# HR21-700 hard disk crash



## mchattod (Dec 31, 2008)

I think my hard drive is dead. Can I replace it myself? I've installed RAM in a PC and have some PC guru friends that have built PC's from parts.

Problem description is as follows:
I began having trouble last week with playback on my recordings and re-winding live programming. When watching live TV, everything is fine. I also noticed I could hear the hard disk screeching.

I've reset it several times in the last week in several different ways (red reset button, unplugging the receiver, settting menu reset). Last night, in a last ditch effort, I unplugged it over night. This morning, it won't boot up after an hour and a half. I've seen two error reports. One says the hard disk has an error and it will attempt to fix it. I see a status bar indicating it's checking the disk and 0% progress. The status bar never progresses and it jumps to a re-start. The second message says, "A problem has been detected in the storage device". When you select, "Reboot", it runs the re-start process.
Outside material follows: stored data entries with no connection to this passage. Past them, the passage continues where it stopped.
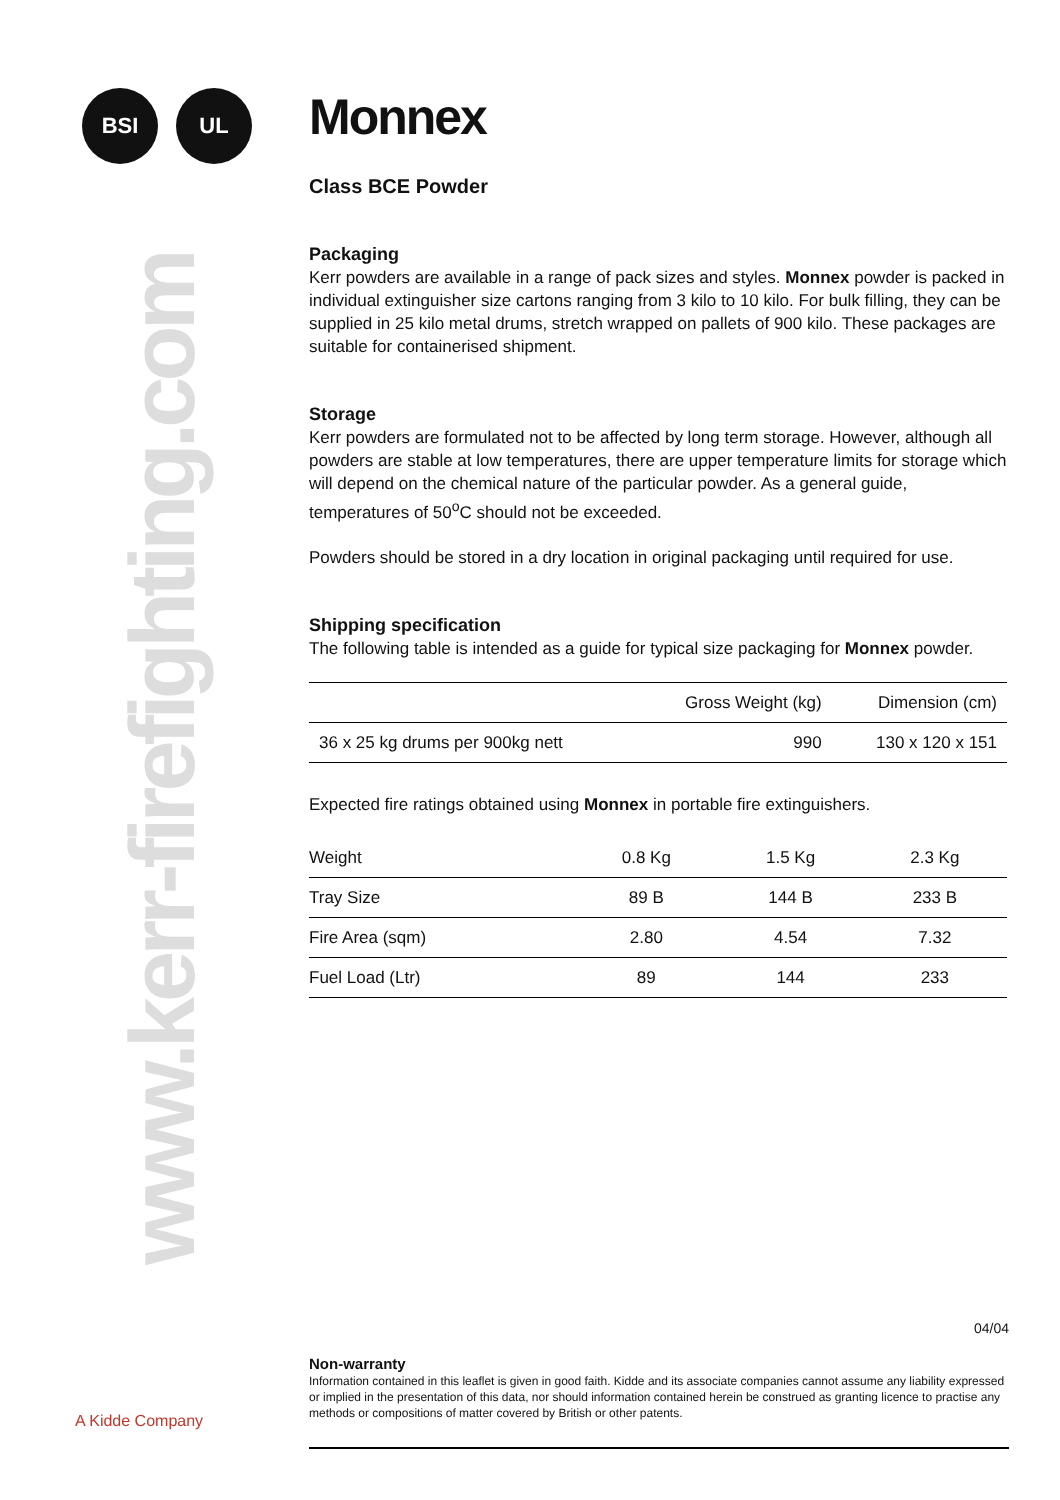BSI UL
www.kerr-firefighting.com
A Kidde Company
Monnex
Class BCE Powder
Packaging
Kerr powders are available in a range of pack sizes and styles. Monnex powder is packed in individual extinguisher size cartons ranging from 3 kilo to 10 kilo. For bulk filling, they can be supplied in 25 kilo metal drums, stretch wrapped on pallets of 900 kilo. These packages are suitable for containerised shipment.
Storage
Kerr powders are formulated not to be affected by long term storage. However, although all powders are stable at low temperatures, there are upper temperature limits for storage which will depend on the chemical nature of the particular powder. As a general guide, temperatures of 50<sup>o</sup>C should not be exceeded.
Powders should be stored in a dry location in original packaging until required for use.
Shipping specification
The following table is intended as a guide for typical size packaging for Monnex powder.
| | Gross Weight (kg) | Dimension (cm) |
| --- | --- | --- |
| 36 x 25 kg drums per 900kg nett | 990 | 130 x 120 x 151 |
Expected fire ratings obtained using Monnex in portable fire extinguishers.
| Weight | 0.8 Kg | 1.5 Kg | 2.3 Kg |
| Tray Size | 89 B | 144 B | 233 B |
| Fire Area (sqm) | 2.80 | 4.54 | 7.32 |
| Fuel Load (Ltr) | 89 | 144 | 233 |
04/04
Non-warranty
Information contained in this leaflet is given in good faith. Kidde and its associate companies cannot assume any liability expressed or implied in the presentation of this data, nor should information contained herein be construed as granting licence to practise any methods or compositions of matter covered by British or other patents.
I'm getting that deja vu feeling. I ordered HD programming as soon as it was available. I went through three receivers and lots of heated discussions with D* before I finally got a receiver that worked. I then bought this HD DVR in Feb 08. I love D* programming but, their hardware is crap. It's obvious that they know their hardware is crap. Their warranties last only 3 months.


----------



## Jhon69 (Mar 28, 2006)

mchattod said:


> I think my hard drive is dead. Can I replace it myself? I've installed RAM in a PC and have some PC guru friends that have built PC's from parts.
> 
> Problem description is as follows:
> I began having trouble last week with playback on my recordings and re-winding live programming. When watching live TV, everything is fine. I also noticed I could hear the hard disk screeching.
> ...


Your best bet is to call DirecTV for a replacement,because chances are you are leasing your DVR,unless you paid $400. to $700. for it.Good Luck!


----------